Materials provided.
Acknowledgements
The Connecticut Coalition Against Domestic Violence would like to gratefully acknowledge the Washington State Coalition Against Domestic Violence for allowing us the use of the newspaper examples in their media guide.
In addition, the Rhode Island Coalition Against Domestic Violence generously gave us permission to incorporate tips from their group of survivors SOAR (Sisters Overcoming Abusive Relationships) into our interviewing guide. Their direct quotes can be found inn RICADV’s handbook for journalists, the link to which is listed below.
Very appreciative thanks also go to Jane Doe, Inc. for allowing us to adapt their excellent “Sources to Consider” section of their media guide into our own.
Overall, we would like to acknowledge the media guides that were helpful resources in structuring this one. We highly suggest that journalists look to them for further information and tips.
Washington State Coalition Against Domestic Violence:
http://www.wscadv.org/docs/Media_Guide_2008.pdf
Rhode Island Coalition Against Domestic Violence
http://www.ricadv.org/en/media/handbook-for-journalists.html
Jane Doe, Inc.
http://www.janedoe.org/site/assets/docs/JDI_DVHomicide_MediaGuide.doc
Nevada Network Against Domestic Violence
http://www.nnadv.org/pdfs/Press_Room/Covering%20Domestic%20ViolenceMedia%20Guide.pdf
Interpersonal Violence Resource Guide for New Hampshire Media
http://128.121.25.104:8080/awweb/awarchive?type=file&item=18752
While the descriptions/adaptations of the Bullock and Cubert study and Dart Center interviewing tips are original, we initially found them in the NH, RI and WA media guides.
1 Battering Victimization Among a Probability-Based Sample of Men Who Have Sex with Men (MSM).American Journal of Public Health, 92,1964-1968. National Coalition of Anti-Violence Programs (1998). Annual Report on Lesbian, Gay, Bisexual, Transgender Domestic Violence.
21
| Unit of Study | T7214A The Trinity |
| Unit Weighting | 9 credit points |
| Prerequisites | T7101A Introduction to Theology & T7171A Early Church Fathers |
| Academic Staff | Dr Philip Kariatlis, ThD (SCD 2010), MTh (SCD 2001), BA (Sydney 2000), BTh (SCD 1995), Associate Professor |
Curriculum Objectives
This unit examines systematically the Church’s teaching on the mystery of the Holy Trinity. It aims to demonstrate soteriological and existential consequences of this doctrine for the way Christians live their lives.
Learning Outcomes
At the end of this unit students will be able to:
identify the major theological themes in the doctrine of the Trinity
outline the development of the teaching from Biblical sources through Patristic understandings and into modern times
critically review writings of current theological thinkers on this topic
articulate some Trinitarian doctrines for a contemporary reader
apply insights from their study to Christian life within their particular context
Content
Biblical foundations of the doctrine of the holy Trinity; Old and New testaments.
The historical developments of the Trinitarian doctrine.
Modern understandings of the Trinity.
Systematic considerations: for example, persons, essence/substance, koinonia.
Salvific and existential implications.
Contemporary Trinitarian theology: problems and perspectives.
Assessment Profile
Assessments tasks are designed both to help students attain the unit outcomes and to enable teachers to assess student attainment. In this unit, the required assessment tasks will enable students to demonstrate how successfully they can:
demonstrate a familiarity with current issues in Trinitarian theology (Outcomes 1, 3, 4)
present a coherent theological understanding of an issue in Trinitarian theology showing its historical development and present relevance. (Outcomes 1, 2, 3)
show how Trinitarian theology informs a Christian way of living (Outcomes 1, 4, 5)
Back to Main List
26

Work to complete. Beginning with the line that holds "present a coherent" and ending with the last line of the listing, output every line exactly. Leave out everything else.

Answer box.
present a coherent theological understanding of an issue in Trinitarian theology showing its historical development and present relevance. (Outcomes 1, 2, 3)
show how Trinitarian theology informs a Christian way of living (Outcomes 1, 4, 5)
Back to Main List
26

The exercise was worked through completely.